‘De hertog lijkt me nog al een geschikt man, in sommige opzichten.’
‘Ja, een hertog is weer anders. Maar toch is het verschil zoo heel groot niet. De onze is een tamelijk vreemd perceel voor een hertog. Als hij dronken is, zou iemand, die kortzichtig is, hem niet licht van een koning onderscheiden.’
‘Hoe het zij, ik verlang niet naar meer dan deze twee, Huck. 't Is al mooi genoeg zóó.’
‘Dat dunkt mij ook, Jim. Maar we hebben ze nu eenmaal op den hals gekregen en moeten bedenken wat ze zijn, we moeten wat door de vingers zien. Soms verlang ik erg naar een land, waar geen koningen zijn.’
Waartoe zou ik Jim verteld hebben, dat de onze geen wezenlijke koningen en hertogen waren? 't Zou nergens toe gediend hebben, en bovendien was het precies zooals ik zei; men kon ze niet van wezenlijke koningen onderscheiden.
Ik legde mij te slapen en Jim riep me niet wakker toen het mijn beurt was. Dat deed hij dikwijls. Als ik dan tegen het aanbreken van den dag wakker werd, zat hij met het hoofd tusschen de knieën gezakt in zich zelven te klagen en te treuren. Gewoonlijk nam ik er geen notitie van en liet hem stil begaan. Ik wist wel waar hij 't over had. Hij dacht aan zijn vrouw en zijn kinderen, die ver weg waren, hij was neerslachtig en had het heimwee, omdat hij vroeger nooit van huis was geweest; ook geloof ik, dat hij even gehecht was aan de zijnen als blanke menschen aan de hunnen. Het was wel niet natuurlijk, maar toch houd ik 't er voor, dat het zoo was.
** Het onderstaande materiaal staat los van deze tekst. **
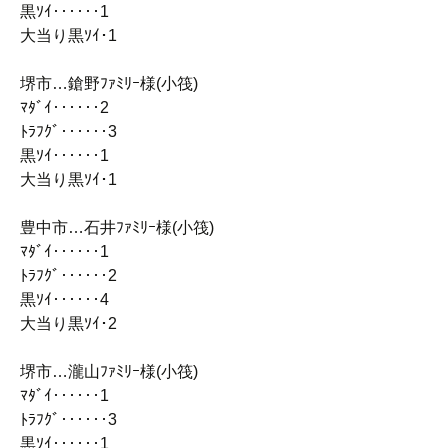
黒ｿｲ‥‥‥1
大当り黒ｿｲ･1
堺市…鎗野ﾌｧﾐﾘｰ様(小筏)
ﾏﾀﾞｲ‥‥‥2
ﾄﾗﾌｸﾞ‥‥‥3
黒ｿｲ‥‥‥1
大当り黒ｿｲ･1
豊中市…石井ﾌｧﾐﾘｰ様(小筏)
ﾏﾀﾞｲ‥‥‥1
ﾄﾗﾌｸﾞ‥‥‥2
黒ｿｲ‥‥‥4
大当り黒ｿｲ･2
堺市…瀧山ﾌｧﾐﾘｰ様(小筏)
ﾏﾀﾞｲ‥‥‥1
ﾄﾗﾌｸﾞ‥‥‥3
黒ｿｲ‥‥‥1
Hij zat dikwijls zoo te klagen en te treuren, 's nachts, als hij meende, dat ik sliep, en dan fluisterde hij: ‘Arme kleine Elisabeth! arme kleine Johnny! 't is wel hard; ik vrees dat ik je nooit, nooit zal weerzien’ Het was een erg goede neger, die Jim.
Ditmaal echter begon ik ongemerkt over zijn vrouw en zijn kinderen te praten; en eindelijk zei hij tot me:
‘Dat ik op het oogenblik zoo treurig gestemd ben, komt omdat ik daareven van gindschen oever iets hoorde als een slag, en dat deed me denken aan den tijd, toen ik mijn kleine Elisabeth zoo gemeen behandeld heb. Ze was nog niet eens vier jaar oud, toen ze het roodvonk kreeg en er erg slecht aan toe was; maar ze werd weer beter en op zekeren dag, dat ze zoo bij me stond, zei ik tot haar:
‘Doe de deur dicht,’ zei ik.
‘Ze deed 't niet, doch bleef staan en lachte tegen me. Dat maakte me dol, en nog eens zei ik, zeer luid:
‘Versta je me niet? - doe de deur dicht!’ zeg ik.
‘Weer bleef ze staan, en lachte tegen me. De gal liep me over.